My very first R analysis

I’m planning on being an R expert someday. For now, I’m a very lost newbie taking stabs in the dark. Fortunately, I have some very clever people at arm’s length to badger for advice whenever I get stuck (big ups to Caitlyn for indulging all of my questions). I thought I would share a bit of my learning experience with conducting an ANOVA with one between-subjects factor (Condition), and one within-subjects factor (Block). I think this will be particularly useful for fellow undergraduates in our lab who are just starting to build their data-analysis skill set, but maybe others will find it useful too. I want to show you what didn’t work, in case you encounter the same thing as I did, and what did work.

My current levels of expertise: I’m very comfortable in Matlab, but I’m still learning how to use R properly. I’m not yet a statistics expert, either. Only the basic concepts I still encounter regularly as a research assistant (t-tests, simple correlations, power calculations) have stuck with me since my two statistics classes in 2003 and 2009. I’m reviewing my old textbook in preparation for graduate school, brushing up on the more advanced basics as I work through R. If it seems to you that something should be obvious to me as we work through this example, it probably should be. I’m learning about ANOVAs all over again at the same time I’m learning about R.

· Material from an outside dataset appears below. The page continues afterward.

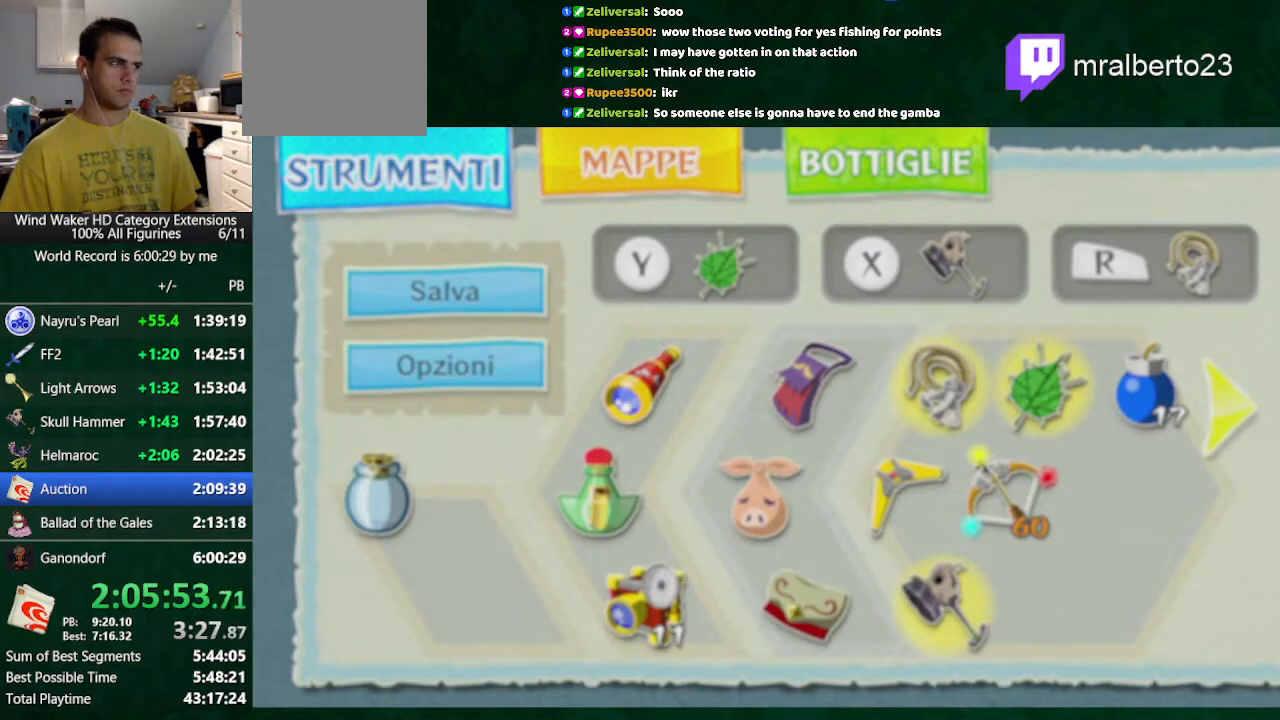
{"buttons": [], "left_stick": "center", "right_stick": "center", "events": [[267, "B", "up"]]}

The dataset in question: People sorted images of cells into four categories. I had two conditions: one where each category group appeared at the same rate (the “equal” condition), and one where category groups appeared at different rates (the “unequal” condition). Each block of the experiment is 60 trials, for a total of 240 trials in 4 blocks. The score I calculate is the difference of a subject’s proportion of trials that begin with fixations to one feature and proportion of trials that begin with a fixation to another feature.

Here’s what I did, where I got confused, and how I think I may have gone right. I’ll update this post later once I know more about R and can fill in information about why things work they way they do.

First, I downloaded RStudio.

You don’t have to download RStudio, but I find it very useful to have all of R’s windows in a single window with four panes. It makes the R environment look a little more like Matlab. Importantly, it ensures that the help screen is always right beside my console, and I need that. I find it especially useful because I’m using a laptop and I find it cumbersome to be constantly searching around for the help window.

Next, I got my data ready to import into R.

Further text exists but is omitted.